我的目标是确保在java中分配的数组是跨连续的物理内存分配的。 我遇到的问题是,数组分配的页面在物理内存中往往不是连续的,除非我分配一个非常大的数组。

我的问题是:

  • 为什么一个非常大的数组可以确保 物理内存中连续的页?
  • 有没有什么方法可以确保数组在物理内存中分配,而不涉及使数组变得很大?
  • 如何在不测量缓存命中/缓存未命中的情况下判断 Java 对象/数组存在于哪个页面或物理地址?

我不是在寻找答案来询问为什么我在 java 中这样做。 我知道 C 会“解决我的问题”,并且我违背了 java 的基本性质。 尽管如此,我这样做还是有充分的理由的。

答案不必保证始终有效。 我正在寻找大多数时候有效的答案。 对于任何一个理性的 Java 程序员都不会写出的创造性的、开箱即用的答案,可以加分。 特定于平台(x86 32 位 64 位)是可以的。

My goal is to ensure that an array allocated in java is allocated across contiguous physical memory. The issue that I've run into is that the pages an array is allocated across tend not to be contiguous in physical memory, unless I allocate a really large array.

My questions are:

  • Why does a really large array ensure
    pages which are contiguous in physical memory?
  • Is there any way to ensure an array is allocated across physical memory, that doesn't involve making the array really large?
  • How can I tell what page or physical address a Java object/array exists in, without measuring cache hits/cache misses?

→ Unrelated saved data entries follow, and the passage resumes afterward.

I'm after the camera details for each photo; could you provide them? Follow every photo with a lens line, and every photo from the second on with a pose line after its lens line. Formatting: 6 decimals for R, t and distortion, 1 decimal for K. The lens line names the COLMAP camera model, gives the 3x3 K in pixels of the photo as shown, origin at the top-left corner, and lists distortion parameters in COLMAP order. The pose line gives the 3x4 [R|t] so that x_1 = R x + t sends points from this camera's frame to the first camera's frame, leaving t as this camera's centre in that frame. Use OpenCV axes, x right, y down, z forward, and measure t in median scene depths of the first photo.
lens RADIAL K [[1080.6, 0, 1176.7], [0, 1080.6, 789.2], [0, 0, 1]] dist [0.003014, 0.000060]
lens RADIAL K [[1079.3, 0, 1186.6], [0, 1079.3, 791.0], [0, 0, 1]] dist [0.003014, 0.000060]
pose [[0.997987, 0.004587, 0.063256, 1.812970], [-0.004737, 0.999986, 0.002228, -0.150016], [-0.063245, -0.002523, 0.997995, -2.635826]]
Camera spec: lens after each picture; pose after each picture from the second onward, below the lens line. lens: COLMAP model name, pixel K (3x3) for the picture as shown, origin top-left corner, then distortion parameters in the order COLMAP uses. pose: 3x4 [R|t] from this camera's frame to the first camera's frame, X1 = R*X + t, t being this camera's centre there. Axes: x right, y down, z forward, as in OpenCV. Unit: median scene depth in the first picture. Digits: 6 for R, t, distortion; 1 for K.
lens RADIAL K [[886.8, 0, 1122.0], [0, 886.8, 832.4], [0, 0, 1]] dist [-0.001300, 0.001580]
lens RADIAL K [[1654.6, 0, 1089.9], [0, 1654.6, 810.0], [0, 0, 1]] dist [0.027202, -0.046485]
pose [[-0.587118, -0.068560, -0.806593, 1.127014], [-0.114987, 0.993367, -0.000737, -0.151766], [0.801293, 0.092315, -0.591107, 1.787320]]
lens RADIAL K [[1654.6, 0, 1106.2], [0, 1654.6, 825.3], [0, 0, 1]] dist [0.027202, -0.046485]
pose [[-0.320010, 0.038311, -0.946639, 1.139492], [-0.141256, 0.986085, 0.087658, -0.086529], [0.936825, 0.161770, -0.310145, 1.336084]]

I'm not looking for answers asking why I am doing this in java. I understand that C would "solve my problem", and that I'm going against the fundamental nature of java. Nevertheless I have a good reason for doing this.

The answers need not be guaranteed to work all the time. I am looking for answers that work most of the time. Extra points for creative, out-of-the-box answers that no reasonable Java programmer would ever write. It's OK to be platform specific(x86 32-bit 64-bit).

如果你对这篇内容有疑问,欢迎到本站社区发帖提问 参与讨论,获取更多帮助,或者扫码二维码加入 Web 技术交流群。

扫码二维码加入Web技术交流群

发布评论

需要 登录 才能够评论, 你可以免费 注册 一个本站的账号。

评论(6

嘿咻 2024-07-25 05:47:58

不可以。物理上连续的内存需要与操作系统直接交互。 大多数应用程序(包括 JVM)仅获取虚拟连续的地址。 JVM 无法为您提供它无法从操作系统获得的东西。

另外,你为什么想要它? 如果您要设置 DMA 传输,那么您可能正在使用 Java 以外的技术。

背景知识

现代 PC 中的物理内存通常是灵活的数量,位于可更换的 DIMM 模块上。 它的每个字节都有一个物理地址,因此操作系统在引导期间确定哪些物理地址可用。 事实证明,应用程序不直接使用这些地址会更好。 相反,所有现代 CPU(及其缓存)都使用虚拟地址。 存在到物理地址的映射表,但这不需要是完整的——通过使用未映射到物理地址的虚拟地址来启用到磁盘的交换。 每个进程有一个表(具有不完整的映射)可以获得另一级别的灵活性。 如果进程A有一个映射到物理地址X的虚拟地址,但进程B没有,那么进程B就无法写入物理地址X,我们可以认为该内存是进程A独占的。显然为了安全起见,操作系统必须保护对映射表的访问,但所有现代操作系统都这样做。

映射表在页级别工作。 页或物理地址的连续子集被映射到虚拟地址的连续子集。 开销和粒度之间的权衡导致 4KB 页面成为常见的页面大小。 但由于每个页面都有自己的映射,因此不能假设超出该页面大小的连续性。 特别是,当页面从物理内存中逐出、交换到磁盘并恢复时,很可能最终会到达新的物理内存地址。 程序不会注意到,因为虚拟地址没有改变,只有操作系统管理的映射表改变了。

No. Physically contiguous memory requires direct interaction with the OS. Most applications, JVM included only get virtually contiguous addresses. And a JVM cannot give to you what it doesn't get from the OS.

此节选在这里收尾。